SUPPLIED MATERIAL:
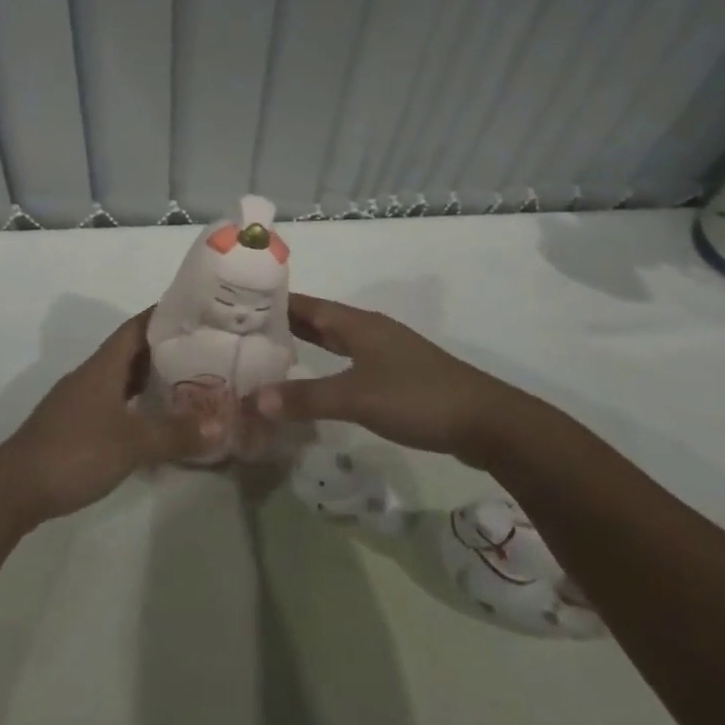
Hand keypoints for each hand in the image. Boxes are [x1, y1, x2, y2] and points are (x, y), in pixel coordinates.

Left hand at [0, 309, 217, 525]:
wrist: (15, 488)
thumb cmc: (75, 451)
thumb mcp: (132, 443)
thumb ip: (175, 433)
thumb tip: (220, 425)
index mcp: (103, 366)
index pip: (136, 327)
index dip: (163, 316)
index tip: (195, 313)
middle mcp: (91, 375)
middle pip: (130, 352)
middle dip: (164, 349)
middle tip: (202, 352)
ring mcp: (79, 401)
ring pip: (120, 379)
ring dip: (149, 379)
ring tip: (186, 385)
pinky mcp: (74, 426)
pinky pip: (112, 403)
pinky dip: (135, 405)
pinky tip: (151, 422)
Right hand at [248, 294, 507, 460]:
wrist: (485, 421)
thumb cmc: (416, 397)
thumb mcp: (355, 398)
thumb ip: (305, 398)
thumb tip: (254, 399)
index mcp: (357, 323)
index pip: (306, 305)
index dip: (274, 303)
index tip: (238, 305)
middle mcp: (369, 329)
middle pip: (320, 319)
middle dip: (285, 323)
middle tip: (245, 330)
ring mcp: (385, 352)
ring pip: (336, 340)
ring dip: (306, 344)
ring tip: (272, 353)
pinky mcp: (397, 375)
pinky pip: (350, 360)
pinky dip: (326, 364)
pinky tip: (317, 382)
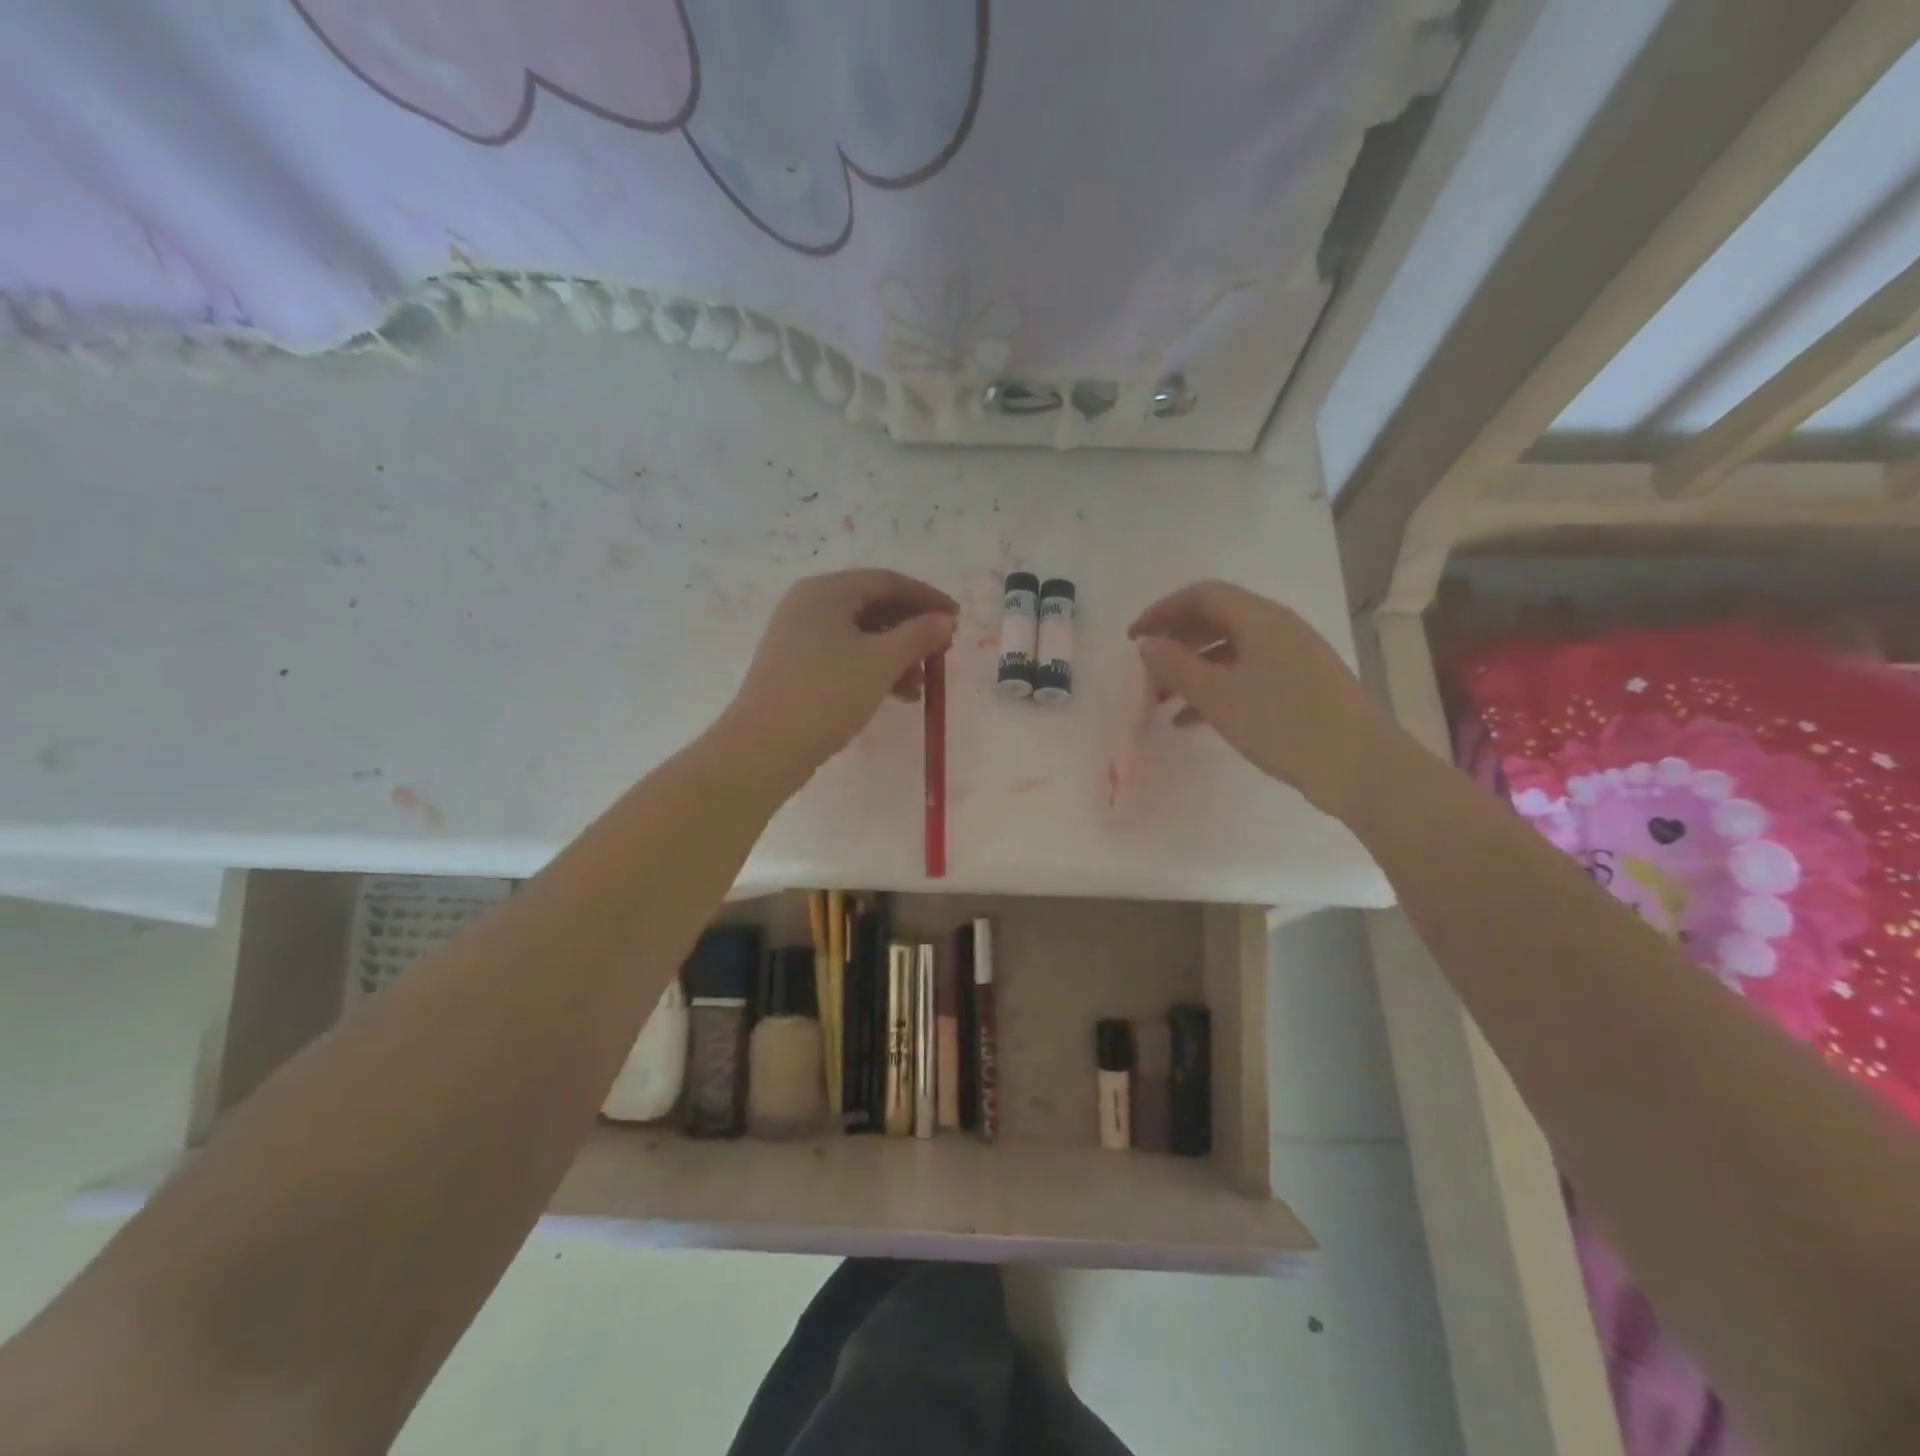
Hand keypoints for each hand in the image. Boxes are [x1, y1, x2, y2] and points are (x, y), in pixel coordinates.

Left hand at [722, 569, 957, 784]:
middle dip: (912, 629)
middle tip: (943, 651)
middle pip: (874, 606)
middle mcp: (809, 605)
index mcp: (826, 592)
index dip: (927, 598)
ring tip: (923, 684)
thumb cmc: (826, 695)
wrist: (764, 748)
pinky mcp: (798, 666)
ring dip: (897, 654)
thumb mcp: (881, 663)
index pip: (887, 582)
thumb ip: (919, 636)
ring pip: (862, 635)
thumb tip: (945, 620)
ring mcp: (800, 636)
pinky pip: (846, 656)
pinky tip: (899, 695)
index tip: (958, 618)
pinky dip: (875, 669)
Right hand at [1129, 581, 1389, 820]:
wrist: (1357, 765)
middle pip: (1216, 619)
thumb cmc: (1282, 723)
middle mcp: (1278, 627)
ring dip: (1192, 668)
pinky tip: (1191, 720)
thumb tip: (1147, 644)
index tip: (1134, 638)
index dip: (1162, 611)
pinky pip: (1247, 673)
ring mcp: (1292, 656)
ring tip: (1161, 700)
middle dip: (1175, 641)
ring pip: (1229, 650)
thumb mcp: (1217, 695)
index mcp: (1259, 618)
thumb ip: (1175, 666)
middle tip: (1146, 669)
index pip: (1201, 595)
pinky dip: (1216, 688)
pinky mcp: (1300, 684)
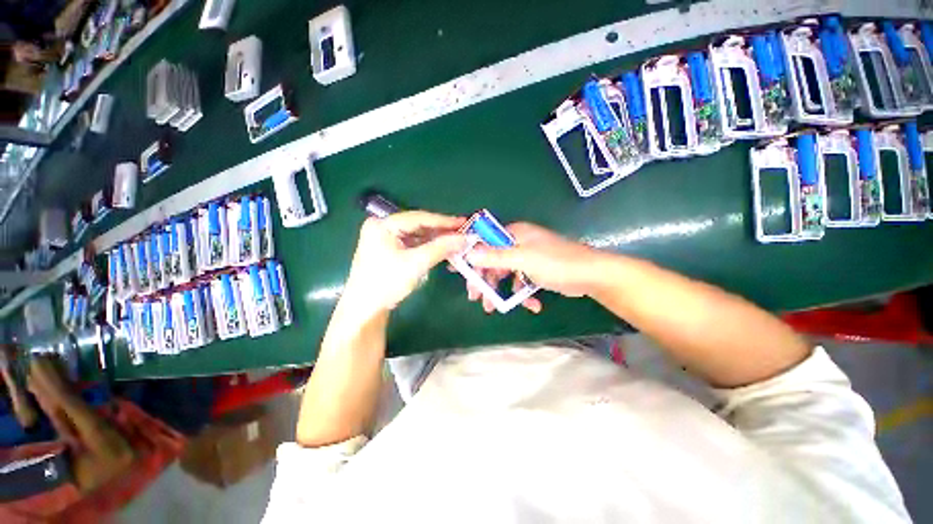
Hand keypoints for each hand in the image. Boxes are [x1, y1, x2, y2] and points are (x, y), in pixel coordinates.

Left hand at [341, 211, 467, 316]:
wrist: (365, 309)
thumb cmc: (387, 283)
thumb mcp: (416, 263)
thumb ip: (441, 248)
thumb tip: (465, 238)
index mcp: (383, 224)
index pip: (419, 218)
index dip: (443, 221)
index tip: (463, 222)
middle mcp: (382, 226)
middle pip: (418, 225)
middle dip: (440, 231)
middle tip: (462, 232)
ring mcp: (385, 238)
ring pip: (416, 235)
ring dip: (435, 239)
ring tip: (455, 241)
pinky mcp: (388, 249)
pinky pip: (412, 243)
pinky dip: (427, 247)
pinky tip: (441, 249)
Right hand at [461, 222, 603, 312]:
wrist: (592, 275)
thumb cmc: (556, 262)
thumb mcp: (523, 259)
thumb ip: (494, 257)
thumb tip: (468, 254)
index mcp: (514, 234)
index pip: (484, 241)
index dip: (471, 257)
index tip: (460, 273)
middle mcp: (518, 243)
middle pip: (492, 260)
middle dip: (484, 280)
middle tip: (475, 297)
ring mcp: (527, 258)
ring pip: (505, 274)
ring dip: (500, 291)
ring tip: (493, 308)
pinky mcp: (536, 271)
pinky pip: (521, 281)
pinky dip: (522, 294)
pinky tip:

YOUR ASSIGNMENT: Only the lines from the first line of the entries through the line containing "middle pip: (874, 606)" should be output, exactly as they are, without pictures.

COMPLETED EXERCISE:
Hand keypoints for each hand in the image. Boxes are [x1, y1, x2, y2] and points are (x, y), in pixel coordinates.

Left hand at [0, 309, 217, 525]:
wrist: (15, 488)
thumb cmc: (75, 451)
thumb mcp: (132, 443)
thumb ip: (175, 433)
thumb tip: (220, 425)
index mcp: (103, 366)
index pip: (136, 327)
index dip: (163, 316)
index tip: (195, 313)
middle mcp: (91, 375)
middle pip: (130, 352)
middle dip: (164, 349)
middle tip: (202, 352)
ring mcp: (79, 401)
ring pip: (120, 379)
ring dip: (149, 379)
ring tip: (186, 385)
pinky mcp: (74, 426)
pinky pip: (112, 403)
pinky dip: (135, 405)
pinky tip: (151, 422)
Right hand at [248, 294, 507, 460]:
wrist: (485, 421)
thumb cmc: (416, 397)
thumb mcp: (355, 398)
thumb ip: (305, 398)
thumb tip: (254, 399)
index mcp: (357, 323)
index pip: (306, 305)
index dip: (274, 303)
index tip: (238, 305)
middle mcp: (369, 329)
middle pip: (320, 319)
middle dip: (285, 323)
middle tip: (245, 330)
ring mcp: (385, 352)
ring pip: (336, 340)
ring dip: (306, 344)
ring tip: (272, 353)
pinky mcp: (397, 375)
pinky pip: (350, 360)
pinky dip: (326, 364)
pinky tip: (317, 382)
Hand keypoints for each hand in the image. Boxes are [x1, y1, x2, y2] and points are (x, y), in pixel coordinates.

Left hand at [722, 569, 957, 784]:
middle dip: (912, 629)
middle tip: (943, 651)
middle pip: (874, 606)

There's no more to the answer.